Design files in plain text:
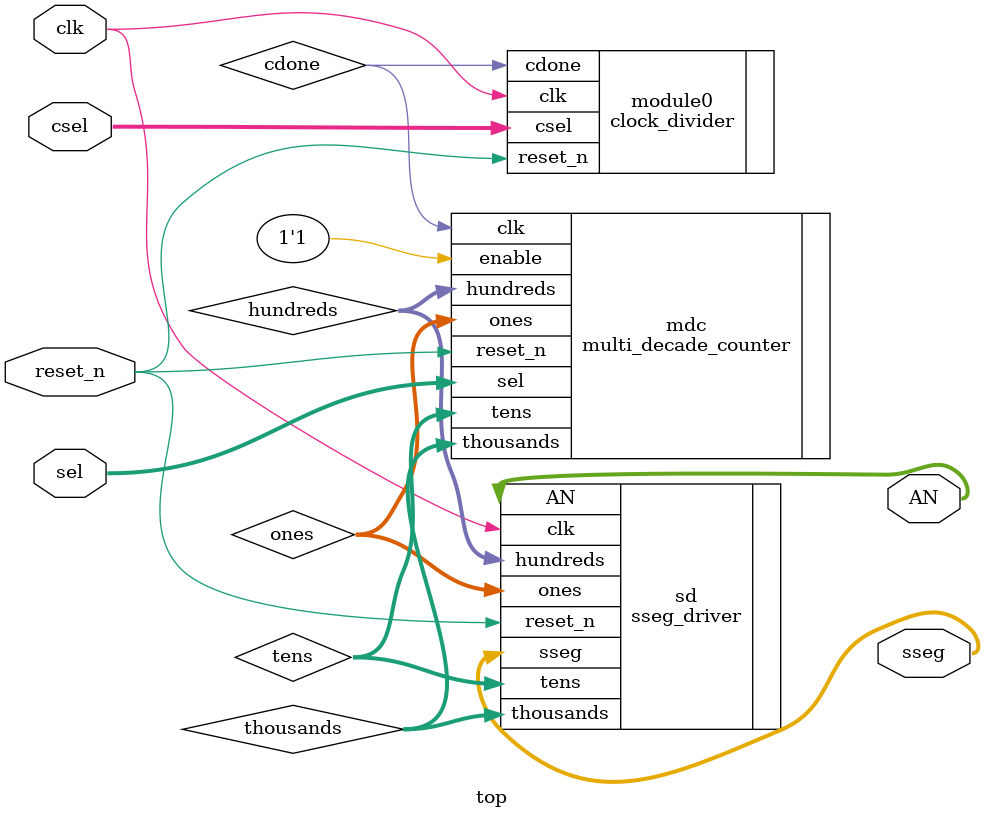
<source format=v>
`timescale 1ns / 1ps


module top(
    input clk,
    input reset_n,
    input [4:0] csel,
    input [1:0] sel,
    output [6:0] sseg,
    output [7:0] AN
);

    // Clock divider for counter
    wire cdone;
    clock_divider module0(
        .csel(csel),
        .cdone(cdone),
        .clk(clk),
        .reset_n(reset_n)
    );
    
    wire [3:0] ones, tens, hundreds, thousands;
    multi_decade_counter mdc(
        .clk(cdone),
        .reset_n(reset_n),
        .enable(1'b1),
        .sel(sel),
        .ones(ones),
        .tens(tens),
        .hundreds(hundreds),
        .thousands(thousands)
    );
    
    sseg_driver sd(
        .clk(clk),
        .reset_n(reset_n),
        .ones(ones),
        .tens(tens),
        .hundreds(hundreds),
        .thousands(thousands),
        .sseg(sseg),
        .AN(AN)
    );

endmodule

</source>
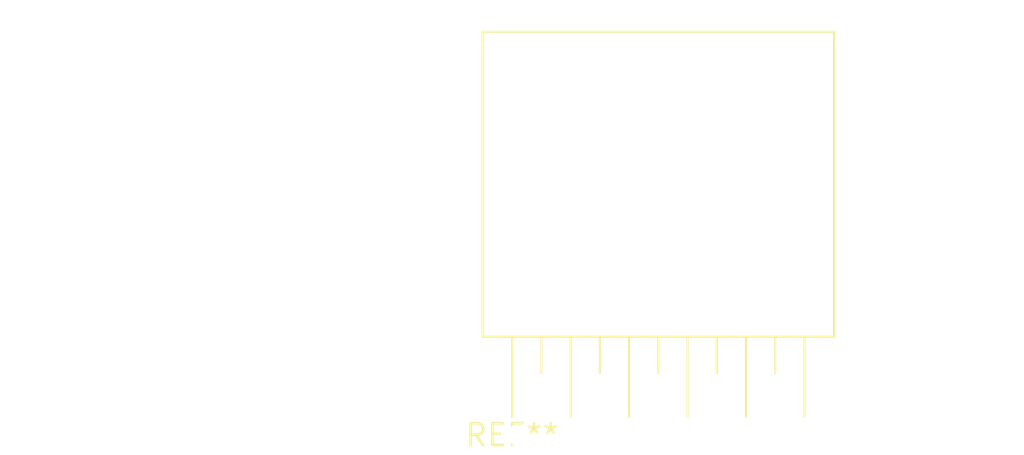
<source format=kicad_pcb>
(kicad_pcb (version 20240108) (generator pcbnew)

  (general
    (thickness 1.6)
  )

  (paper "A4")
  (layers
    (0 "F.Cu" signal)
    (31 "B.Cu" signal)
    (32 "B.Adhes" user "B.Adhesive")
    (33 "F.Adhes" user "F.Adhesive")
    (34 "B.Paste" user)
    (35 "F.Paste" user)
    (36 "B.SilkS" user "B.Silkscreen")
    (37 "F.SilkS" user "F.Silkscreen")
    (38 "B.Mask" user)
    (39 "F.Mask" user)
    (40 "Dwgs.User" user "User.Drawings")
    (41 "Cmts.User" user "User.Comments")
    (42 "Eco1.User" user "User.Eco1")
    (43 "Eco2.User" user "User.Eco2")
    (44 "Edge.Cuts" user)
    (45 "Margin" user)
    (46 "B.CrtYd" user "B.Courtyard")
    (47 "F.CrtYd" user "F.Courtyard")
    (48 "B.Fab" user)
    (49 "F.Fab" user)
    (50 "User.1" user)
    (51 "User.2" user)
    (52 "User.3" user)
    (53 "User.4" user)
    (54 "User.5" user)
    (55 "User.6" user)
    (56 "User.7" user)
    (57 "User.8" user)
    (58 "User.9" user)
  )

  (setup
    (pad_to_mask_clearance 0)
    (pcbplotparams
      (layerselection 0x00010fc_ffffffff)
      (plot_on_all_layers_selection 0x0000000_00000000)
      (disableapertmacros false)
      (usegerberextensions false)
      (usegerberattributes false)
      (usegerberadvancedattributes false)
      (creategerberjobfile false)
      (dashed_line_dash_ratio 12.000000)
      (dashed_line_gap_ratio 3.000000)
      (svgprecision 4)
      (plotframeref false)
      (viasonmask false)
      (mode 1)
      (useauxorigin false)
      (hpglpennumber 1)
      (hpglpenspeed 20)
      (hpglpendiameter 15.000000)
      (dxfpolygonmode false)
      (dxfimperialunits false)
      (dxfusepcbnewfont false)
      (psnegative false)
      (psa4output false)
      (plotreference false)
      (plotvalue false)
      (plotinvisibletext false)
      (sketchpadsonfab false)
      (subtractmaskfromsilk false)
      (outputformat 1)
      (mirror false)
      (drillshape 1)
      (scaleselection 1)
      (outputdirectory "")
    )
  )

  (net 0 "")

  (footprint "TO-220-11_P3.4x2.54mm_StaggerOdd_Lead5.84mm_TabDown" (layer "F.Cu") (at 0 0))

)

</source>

*WHAT YOU HAVE TO DO*:
What you give back must be the data above, reproduced exactly and free of pictures.

*RESULT FOR THIS TASK*:
<source format=v>
`timescale 1ns / 1ps


module top(
    input clk,
    input reset_n,
    input [4:0] csel,
    input [1:0] sel,
    output [6:0] sseg,
    output [7:0] AN
);

    // Clock divider for counter
    wire cdone;
    clock_divider module0(
        .csel(csel),
        .cdone(cdone),
        .clk(clk),
        .reset_n(reset_n)
    );
    
    wire [3:0] ones, tens, hundreds, thousands;
    multi_decade_counter mdc(
        .clk(cdone),
        .reset_n(reset_n),
        .enable(1'b1),
        .sel(sel),
        .ones(ones),
        .tens(tens),
        .hundreds(hundreds),
        .thousands(thousands)
    );
    
    sseg_driver sd(
        .clk(clk),
        .reset_n(reset_n),
        .ones(ones),
        .tens(tens),
        .hundreds(hundreds),
        .thousands(thousands),
        .sseg(sseg),
        .AN(AN)
    );

endmodule

</source>
<source format=kicad_pcb>
(kicad_pcb (version 20240108) (generator pcbnew)

  (general
    (thickness 1.6)
  )

  (paper "A4")
  (layers
    (0 "F.Cu" signal)
    (31 "B.Cu" signal)
    (32 "B.Adhes" user "B.Adhesive")
    (33 "F.Adhes" user "F.Adhesive")
    (34 "B.Paste" user)
    (35 "F.Paste" user)
    (36 "B.SilkS" user "B.Silkscreen")
    (37 "F.SilkS" user "F.Silkscreen")
    (38 "B.Mask" user)
    (39 "F.Mask" user)
    (40 "Dwgs.User" user "User.Drawings")
    (41 "Cmts.User" user "User.Comments")
    (42 "Eco1.User" user "User.Eco1")
    (43 "Eco2.User" user "User.Eco2")
    (44 "Edge.Cuts" user)
    (45 "Margin" user)
    (46 "B.CrtYd" user "B.Courtyard")
    (47 "F.CrtYd" user "F.Courtyard")
    (48 "B.Fab" user)
    (49 "F.Fab" user)
    (50 "User.1" user)
    (51 "User.2" user)
    (52 "User.3" user)
    (53 "User.4" user)
    (54 "User.5" user)
    (55 "User.6" user)
    (56 "User.7" user)
    (57 "User.8" user)
    (58 "User.9" user)
  )

  (setup
    (pad_to_mask_clearance 0)
    (pcbplotparams
      (layerselection 0x00010fc_ffffffff)
      (plot_on_all_layers_selection 0x0000000_00000000)
      (disableapertmacros false)
      (usegerberextensions false)
      (usegerberattributes false)
      (usegerberadvancedattributes false)
      (creategerberjobfile false)
      (dashed_line_dash_ratio 12.000000)
      (dashed_line_gap_ratio 3.000000)
      (svgprecision 4)
      (plotframeref false)
      (viasonmask false)
      (mode 1)
      (useauxorigin false)
      (hpglpennumber 1)
      (hpglpenspeed 20)
      (hpglpendiameter 15.000000)
      (dxfpolygonmode false)
      (dxfimperialunits false)
      (dxfusepcbnewfont false)
      (psnegative false)
      (psa4output false)
      (plotreference false)
      (plotvalue false)
      (plotinvisibletext false)
      (sketchpadsonfab false)
      (subtractmaskfromsilk false)
      (outputformat 1)
      (mirror false)
      (drillshape 1)
      (scaleselection 1)
      (outputdirectory "")
    )
  )

  (net 0 "")

  (footprint "TO-220-11_P3.4x2.54mm_StaggerOdd_Lead5.84mm_TabDown" (layer "F.Cu") (at 0 0))

)

</source>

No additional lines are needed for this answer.